The RPS-integration is based on the Artiminds WebSocket API. The timestamps delivered by the RPS are used. At the starting time of the measurement the timestamp is saved as an offset and subtracted from the timestamps of further frames.
|URAngle<0-5>||ANGLE||rad||Measured joint angle by the encoders. These can differ from target angles, if the robot is controlled by angles. The angels does not include offset by Denavit-Hartenberg systems calibration. Because the angles are actual angles these channels should be moved to the actual-channels-element. TODO|
|v<0-2>||POSITION||m||The position of the TCP in cartesian world coordinates. In case the template has a PointRobot input parameter (a relative transform from the default tool center point to a custom TCP specific to this template), this equals the position of the PointRobot frame in world coordinates. If the template doesn't have a PointRobot input parameter, the „global TCP“ aka the TCP configured in the robot configurator of the RPS is used. Summary: This is the position of the resulting TCP in world coordinates after all relevant transformations have been applied to the TCP. You will want to use this one 90% of the time. Read from „program_TCP“ of the RPSWebsocket.|
|q<0-3>||ROTATION_QUATERNION||Read from „program_TCP“ of the RPSWebsocket.|
|URt<0-5>||TEMPERATURE||°C||Temperature in the joints|
<MeasurementSystem id="rps" system="RPS" fileSuffix="rps"> <Property name="dnsidentifiablename" value="192.168.12.27"/> <Property name="sampleRate" value="120.0"/> <!--Property name="timeout" value="10000"/--> <TransducerUnit name="actual" displayName="Actual"> <!-- Availability of temperatures is no standard feature of the RPS--> <Channel name="URt0"/> <Channel name="URt1"/> <Channel name="URt2"/> <Channel name="URt3"/> <Channel name="URt4"/> <Channel name="URt5"/> </TransducerUnit> <TransducerUnit name="target" displayName="Target"> <Channel name="URAngle0"/> <Channel name="URAngle1"/> <Channel name="URAngle2"/> <Channel name="URAngle3"/> <Channel name="URAngle4"/> <Channel name="URAngle5"/> <Channel name="T"/> </TransducerUnit> </MeasurementSystem>
Be careful: In the RPS in Settings → Compiler the checkbox „Streaming“ must be set. Furthermore the Control-Plugin must be activated. Also keep in mind the setting of the Streaming-Delay. Typically a minimum delay of 32ms works. For maximum robustness set to 50ms. Sometimes smaller delays with at minimum of 16ms can work.
In Windows-Settings add the RPS-Software to use the GPU of your graphic to be used for openGL rendering.
If the Simulation runs into a timeout you can increase the Settings → General → Pathplanning → „Inverse Kinematic Timeout“ setting to e.g. 0.1s (default is only 0.01s) and the setting for the count of interations, e.g. to 5000.
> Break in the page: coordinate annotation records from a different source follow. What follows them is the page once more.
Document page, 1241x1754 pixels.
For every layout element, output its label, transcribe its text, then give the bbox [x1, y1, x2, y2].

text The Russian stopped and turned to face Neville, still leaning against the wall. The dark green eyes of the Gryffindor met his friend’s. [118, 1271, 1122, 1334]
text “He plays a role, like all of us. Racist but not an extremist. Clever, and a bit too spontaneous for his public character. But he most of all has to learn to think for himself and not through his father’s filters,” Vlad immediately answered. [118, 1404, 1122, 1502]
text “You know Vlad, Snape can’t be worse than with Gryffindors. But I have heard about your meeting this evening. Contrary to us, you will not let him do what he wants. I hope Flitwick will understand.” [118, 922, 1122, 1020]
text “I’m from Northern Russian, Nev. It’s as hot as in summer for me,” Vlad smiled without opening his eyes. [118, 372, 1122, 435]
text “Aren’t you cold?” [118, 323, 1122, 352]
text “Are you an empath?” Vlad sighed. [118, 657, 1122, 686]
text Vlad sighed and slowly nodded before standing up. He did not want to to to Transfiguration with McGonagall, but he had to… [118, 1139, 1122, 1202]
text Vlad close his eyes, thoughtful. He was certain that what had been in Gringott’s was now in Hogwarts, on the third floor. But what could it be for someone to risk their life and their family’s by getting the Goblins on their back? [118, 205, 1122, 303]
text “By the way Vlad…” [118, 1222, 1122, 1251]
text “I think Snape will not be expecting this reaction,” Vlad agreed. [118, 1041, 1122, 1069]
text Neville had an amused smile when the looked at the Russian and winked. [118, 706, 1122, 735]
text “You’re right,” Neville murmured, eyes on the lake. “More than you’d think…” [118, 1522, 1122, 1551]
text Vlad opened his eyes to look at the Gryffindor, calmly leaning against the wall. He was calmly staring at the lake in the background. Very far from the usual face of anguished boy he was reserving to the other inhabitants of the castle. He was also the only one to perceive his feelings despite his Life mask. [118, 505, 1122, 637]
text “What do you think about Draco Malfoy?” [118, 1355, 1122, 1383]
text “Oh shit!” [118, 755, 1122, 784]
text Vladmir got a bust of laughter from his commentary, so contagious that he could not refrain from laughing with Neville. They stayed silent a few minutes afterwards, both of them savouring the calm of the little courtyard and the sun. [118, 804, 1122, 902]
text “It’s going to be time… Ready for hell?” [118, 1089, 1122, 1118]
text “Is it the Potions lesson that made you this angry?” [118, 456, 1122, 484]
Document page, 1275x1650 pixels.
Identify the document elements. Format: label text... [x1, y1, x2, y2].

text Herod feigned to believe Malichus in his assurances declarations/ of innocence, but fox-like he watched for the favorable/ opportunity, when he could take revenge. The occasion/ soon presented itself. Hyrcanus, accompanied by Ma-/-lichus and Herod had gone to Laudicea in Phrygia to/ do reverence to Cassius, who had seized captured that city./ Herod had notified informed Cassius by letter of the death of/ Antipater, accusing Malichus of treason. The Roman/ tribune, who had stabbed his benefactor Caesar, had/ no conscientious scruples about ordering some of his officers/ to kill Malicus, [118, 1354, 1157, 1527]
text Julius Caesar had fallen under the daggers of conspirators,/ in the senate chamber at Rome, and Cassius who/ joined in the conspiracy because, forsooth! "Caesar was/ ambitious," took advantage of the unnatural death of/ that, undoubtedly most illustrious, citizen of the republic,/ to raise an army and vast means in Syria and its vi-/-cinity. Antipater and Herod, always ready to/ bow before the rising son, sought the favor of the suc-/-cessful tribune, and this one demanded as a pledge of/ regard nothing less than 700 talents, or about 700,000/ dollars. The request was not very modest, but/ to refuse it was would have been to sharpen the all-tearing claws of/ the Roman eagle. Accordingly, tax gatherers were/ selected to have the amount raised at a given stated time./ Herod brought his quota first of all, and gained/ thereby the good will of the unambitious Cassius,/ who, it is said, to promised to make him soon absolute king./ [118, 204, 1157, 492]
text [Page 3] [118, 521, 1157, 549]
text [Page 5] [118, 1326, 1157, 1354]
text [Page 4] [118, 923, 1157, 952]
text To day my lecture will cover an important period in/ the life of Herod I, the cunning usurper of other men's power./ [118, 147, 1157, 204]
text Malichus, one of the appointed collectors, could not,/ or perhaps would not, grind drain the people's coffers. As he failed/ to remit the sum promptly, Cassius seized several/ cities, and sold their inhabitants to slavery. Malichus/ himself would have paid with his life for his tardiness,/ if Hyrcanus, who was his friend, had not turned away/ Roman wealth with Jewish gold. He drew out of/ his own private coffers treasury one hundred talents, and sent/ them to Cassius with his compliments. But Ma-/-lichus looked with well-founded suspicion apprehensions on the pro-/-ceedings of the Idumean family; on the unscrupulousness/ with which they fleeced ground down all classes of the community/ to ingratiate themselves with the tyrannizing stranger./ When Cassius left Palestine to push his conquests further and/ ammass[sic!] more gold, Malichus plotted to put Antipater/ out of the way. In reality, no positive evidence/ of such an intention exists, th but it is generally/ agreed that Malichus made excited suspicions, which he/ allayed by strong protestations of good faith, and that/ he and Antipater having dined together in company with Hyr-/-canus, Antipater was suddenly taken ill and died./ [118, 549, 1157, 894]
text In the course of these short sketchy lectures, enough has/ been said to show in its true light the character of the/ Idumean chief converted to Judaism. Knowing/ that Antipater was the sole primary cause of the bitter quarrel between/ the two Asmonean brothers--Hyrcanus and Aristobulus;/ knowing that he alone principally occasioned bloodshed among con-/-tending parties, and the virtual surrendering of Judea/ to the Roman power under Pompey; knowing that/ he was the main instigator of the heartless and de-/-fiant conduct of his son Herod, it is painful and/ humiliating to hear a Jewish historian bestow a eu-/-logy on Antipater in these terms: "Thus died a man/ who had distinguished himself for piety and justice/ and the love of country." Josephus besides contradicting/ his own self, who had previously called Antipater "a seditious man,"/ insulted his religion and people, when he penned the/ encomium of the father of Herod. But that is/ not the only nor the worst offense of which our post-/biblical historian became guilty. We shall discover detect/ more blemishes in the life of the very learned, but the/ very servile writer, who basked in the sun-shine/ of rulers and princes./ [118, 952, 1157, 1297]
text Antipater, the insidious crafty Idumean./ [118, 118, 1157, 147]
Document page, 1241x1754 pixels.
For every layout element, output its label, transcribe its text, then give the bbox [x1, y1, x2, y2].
Be careful: All http-requests, e.g. load, simulate, compile, start the rps-program can run into a timeout before ending. The default value is 30s. If the programms are more complex it can happen that execution of compile needs more time. In this case the value Settings –> General –> Control-Plugin –> Command-timeout has to be increased. the unit is [ms].
The <MeasurementSystem>-element has the following additional properties:
|dnsidentifiablename||This can be a domain name but typically this is ip a IP-adress in a local network.||No|
|bufferSize||Data is read from the Websocket into a ringbuffer. The default size of this buffer is 20 but it can be changed. If there is a overrun of the buffer a log warning is given and the size has to be adjusted.||No|
If the recording starts JDAQ subscribes to the RPS-Websocket and waits for the first frame. There is a timeout of fix 3s. If the first frame is not available after 3s than no data is recorded from the RPS and no rps-file is saved. A warning is written. This can be happen if the UR has problems to get the needed data. In this case a message box is opend on the UR display with the text „An error occurred while sending the robot state to the Artiminds RPS. Permantently disable state publishing.“